The cloud has become a must-have business tool for any organization that wants to remodel its entire digital infrastructure and bring it into the 21st Century. The vast array of services made available through cloud computing not only makes businesses more flexible, but it also fuels their growth.
As a result, the cloud provides its users with the unprecedented ability to develop new services, collaborate, and store huge amounts of data without the burden of running their own servers.
Cloud platforms make these benefits and more possible by allowing organizations to provision solutions “as a service.” From software to disaster recovery, cloud users can access nearly any service through this leading-edge delivery model.
Read on to explore a few of the ways that your organization can use the cloud as a service:
1. Anything as a service (XaaS)
XaaS refers to any and all services that users can provision through the cloud, from technologies to individual products. Anything that cloud providers deliver via a network such as the internet instead of on-site falls under this category. Software as a service (SaaS) and platform as a service (PaaS) are just two examples of XaaS offerings.
Providers make XaaS services available through a subscription model instead of charging their clients a single upfront fee. This gives cloud users access to the latest tools and technologies, allowing them to react more efficiently to emerging market demands. As such, XaaS is quickly becoming the go-to service model for CIOs looking to facilitate total digital transformations at their organizations.
2. Backend as a service (BaaS)
Though it is a relatively young cloud model, BaaS is quickly becoming the most sought-after model for organizations seeking backend cloud storage. Through this model, cloud providers deliver the tools that app developers need to generate a backend that can support their platforms.
Not only does this provide more storage space, but it also improves processing speed and expedites the development process. BaaS thus allows developers to spend more time on their apps and less on worries about scaling.
3. Desktop as a service (DaaS)
Sometimes also referred to as workspace as a service, DaaS gives cloud users access to desktop operating systems that operate externally within a vendor’s servers. By streaming these virtual environments through the cloud, providers enable end users to connect to their desktops and all of their software from both desktop and mobile devices.
4. Disaster recovery as a service (DRaaS)

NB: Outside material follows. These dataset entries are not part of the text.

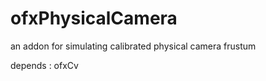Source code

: ofxPhysicalCamera
=================

an addon for simulating calibrated physical camera frustum

depends : ofxCv
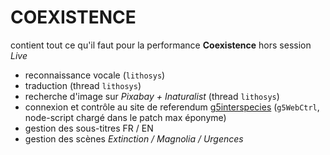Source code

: # COEXISTENCE

contient tout ce qu'il faut pour la performance **Coexistence** hors session *Live*

- reconnaissance vocale (`lithosys`)
- traduction (thread `lithosys`)
- recherche d'image sur *Pixabay + Inaturalist* (thread `lithosys`)
- connexion et contrôle au site de referendum [g5interspecies](http://g5interspecies.herokuapp.com/) (`g5WebCtrl`, node-script chargé dans le patch max éponyme)
- gestion des sous-titres FR / EN
- gestion des scènes *Extinction / Magnolia / Urgences*
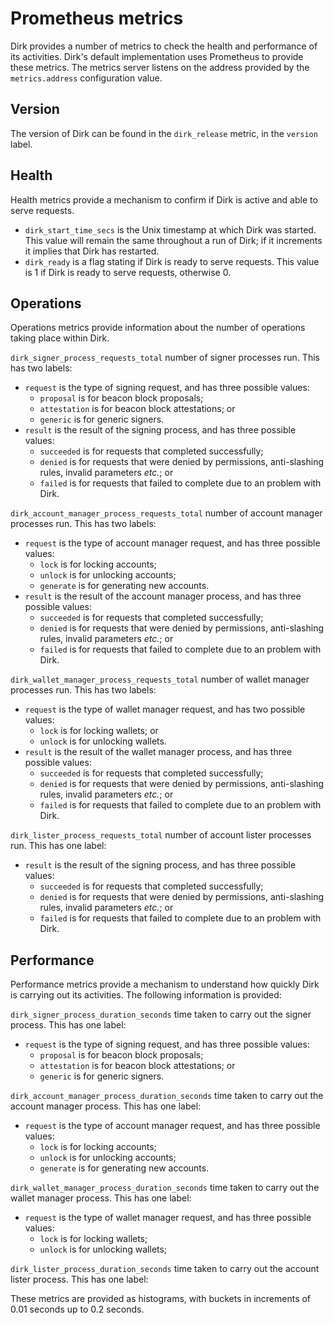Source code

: # Prometheus metrics
Dirk provides a number of metrics to check the health and performance of its activities.  Dirk's default implementation uses Prometheus to provide these metrics.  The metrics server listens on the address provided by the `metrics.address` configuration value.

## Version
The version of Dirk can be found in the `dirk_release` metric, in the `version` label.

## Health
Health metrics provide a mechanism to confirm if Dirk is active and able to serve requests.

  - `dirk_start_time_secs` is the Unix timestamp at which Dirk was started.  This value will remain the same throughout a run of Dirk; if it increments it implies that Dirk has restarted.
  - `dirk_ready` is a flag stating if Dirk is ready to serve requests.  This value is 1 if Dirk is ready to serve requests, otherwise 0.

## Operations
Operations metrics provide information about the number of operations taking place within Dirk.

`dirk_signer_process_requests_total` number of signer processes run.  This has two labels:
  - `request` is the type of signing request, and has three possible values:
    - `proposal` is for beacon block proposals;
    - `attestation` is for beacon block attestations; or
    - `generic` is for generic signers.
  - `result` is the result of the signing process, and has three possible values:
    - `succeeded` is for requests that completed successfully;
    - `denied` is for requests that were denied by permissions, anti-slashing rules, invalid parameters _etc._; or
    - `failed` is for requests that failed to complete due to an problem with Dirk.

`dirk_account_manager_process_requests_total` number of account manager processes run.  This has two labels:
  - `request` is the type of account manager request, and has three possible values:
    - `lock` is for locking accounts;
    - `unlock` is for unlocking accounts;
    - `generate` is for generating new accounts.
  - `result` is the result of the account manager process, and has three possible values:
    - `succeeded` is for requests that completed successfully;
    - `denied` is for requests that were denied by permissions, anti-slashing rules, invalid parameters _etc._; or
    - `failed` is for requests that failed to complete due to an problem with Dirk.

`dirk_wallet_manager_process_requests_total` number of wallet manager processes run.  This has two labels:
  - `request` is the type of wallet manager request, and has two possible values:
    - `lock` is for locking wallets; or
    - `unlock` is for unlocking wallets.
  - `result` is the result of the wallet manager process, and has three possible values:
    - `succeeded` is for requests that completed successfully;
    - `denied` is for requests that were denied by permissions, anti-slashing rules, invalid parameters _etc._; or
    - `failed` is for requests that failed to complete due to an problem with Dirk.

`dirk_lister_process_requests_total` number of account lister processes run.  This has one label:
  - `result` is the result of the signing process, and has three possible values:
    - `succeeded` is for requests that completed successfully;
    - `denied` is for requests that were denied by permissions, anti-slashing rules, invalid parameters _etc._; or
    - `failed` is for requests that failed to complete due to an problem with Dirk.

## Performance
Performance metrics provide a mechanism to understand how quickly Dirk is carrying out its activities.  The following information is provided:
  
`dirk_signer_process_duration_seconds` time taken to carry out the signer process.  This has one label:
  - `request` is the type of signing request, and has three possible values:
    - `proposal` is for beacon block proposals;
    - `attestation` is for beacon block attestations; or
    - `generic` is for generic signers.

`dirk_account_manager_process_duration_seconds` time taken to carry out the account manager process.  This has one label:
  - `request` is the type of account manager request, and has three possible values:
    - `lock` is for locking accounts;
    - `unlock` is for unlocking accounts;
    - `generate` is for generating new accounts.

`dirk_wallet_manager_process_duration_seconds` time taken to carry out the wallet manager process.  This has one label:
  - `request` is the type of wallet manager request, and has three possible values:
    - `lock` is for locking wallets;
    - `unlock` is for unlocking wallets;

`dirk_lister_process_duration_seconds` time taken to carry out the account lister process.  This has one label:

These metrics are provided as histograms, with buckets in increments of 0.01 seconds up to 0.2 seconds.
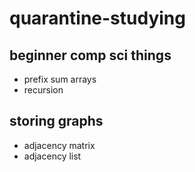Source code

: # quarantine-studying
## beginner comp sci things
- prefix sum arrays
- recursion
## storing graphs
- adjacency matrix
- adjacency list

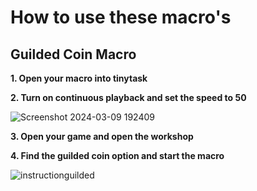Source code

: # How to use these macro's

## Guilded Coin Macro

**1. Open your macro into tinytask**

**2. Turn on continuous playback and set the speed to 50**

![Screenshot 2024-03-09 192409](https://github.com/DRZZ40000/Sol-Rng-Macros/assets/162851506/e9177619-6f5f-4686-9b38-8a1f5943263f)

**3. Open your game and open the workshop**

**4. Find the guilded coin option and start the macro**

![instructionguilded](https://github.com/DRZZ40000/Sol-Rng-Macros/assets/162851506/34cff6e4-2d5e-4cfe-b3e2-d0f2dae65856)
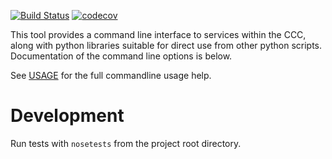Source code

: [![Build Status](https://travis-ci.org/ohsu-computational-biology/ccc_client.svg?branch=master)](https://travis-ci.org/ohsu-computational-biology/ccc_client.svg?branch=master)
[![codecov](https://codecov.io/gh/ohsu-computational-biology/ccc_client/branch/master/graph/badge.svg)](https://codecov.io/gh/ohsu-computational-biology/ccc_client)

This tool provides a command line interface to services within the CCC, along with python libraries suitable for direct use from other python scripts.  Documentation of the command line options is below.

See [USAGE](./USAGE.txt) for the full commandline usage help.

# Development

Run tests with `nosetests` from the project root directory.

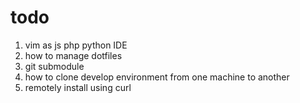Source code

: # todo 
1. vim as js php python IDE
2. how to manage dotfiles
3. git submodule
4. how to clone develop environment from one machine to another
5. remotely install using curl



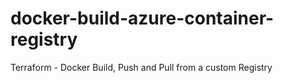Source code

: # docker-build-azure-container-registry
Terraform - Docker Build, Push and Pull from a custom Registry
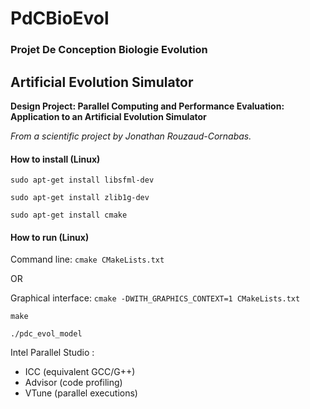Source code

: # PdCBioEvol

### Projet De Conception Biologie Evolution

## Artificial Evolution Simulator

**Design Project: Parallel Computing and Performance Evaluation: Application to an Artificial Evolution Simulator**

*From a scientific project by Jonathan Rouzaud-Cornabas.*


#### How to install (Linux)

`sudo apt-get install libsfml-dev`

`sudo apt-get install zlib1g-dev`

`sudo apt-get install cmake`


#### How to run (Linux)

Command line: `cmake CMakeLists.txt`

OR

Graphical interface: `cmake -DWITH_GRAPHICS_CONTEXT=1 CMakeLists.txt`

`make`

`./pdc_evol_model`


Intel Parallel Studio :
- ICC (equivalent GCC/G++)
- Advisor (code profiling)
- VTune (parallel executions)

One of the fastest-growing as-a-service models on the market, DRaaS consolidates all disaster recovery services into a centralized platform. By offering both backup and recovery solutions, providers help their users ensure business continuity even under the direst of circumstances.
In the event of data loss or system failure, DRaaS enables organizations to recover individual files, data centers, and everything in between. As such, they can mitigate the effects of system downtime and get back to the work that matters most.
5. Infrastructure as a service (IaaS)
IaaS allows organizations to outsource their infrastructure needs while still gaining access to all the computing features that they need. Through this model, cloud vendors provide readily-available hardware on demand to their clients.
This gives them access to enterprise-level storage capacity, compute power, servers, and more. As the same time, IaaS eliminates the need for organizations to devote resources to maintaining their own infrastructure.
Like other as-a-service cloud offerings, IaaS makes infrastructure more affordable because users can pay for hardware as needed. Should they need to increase their resources or scale them down, they have the freedom to modify their IaaS setup at any time.
6. Platform as a service (PaaS)
An ideal model for app developers, PaaS gives organizations both the infrastructure and the platforms that they need to build cloud solutions for the apps they are creating. A step up from IaaS, it creates an arena in which these users can develop their apps, test their capabilities, and, ultimately, deploy them.
Since IaaS is available via the cloud, developers can do all of this without needing to purchase and maintain their own platforms in house. The responsibility of hosting this infrastructure falls on the shoulders of their provider.
PaaS does far more than just consolidate all app development resources into one location. Its robust security and backup features ensure that developers won’t have to worry about losing their work. Moreover, PaaS environments facilitate collaboration among teams. This allows them to work together on apps even when working in different locations.
7. Software as a service (SaaS)
Perhaps the most common as-a-service cloud model of all, SaaS gives users access to fully-optimized software and applications. Since they are accessible via the cloud, these platforms do not reside within on-premises devices and local servers.
SaaS vendors host this software in their own cloud networks and charge their clients for access to them. Where some providers offer subscriptions, others allow their users to access software on a pay-per-use basis.
Herein lies the greatest advantage of SaaS: its cost effectiveness. Instead of purchasing each piece of software needed to do business, organizations can simply provision applications through the cloud. Their providers will handle all aspects of licensing and maintenance. This makes SaaS even more affordable to companies with tight IT budgets.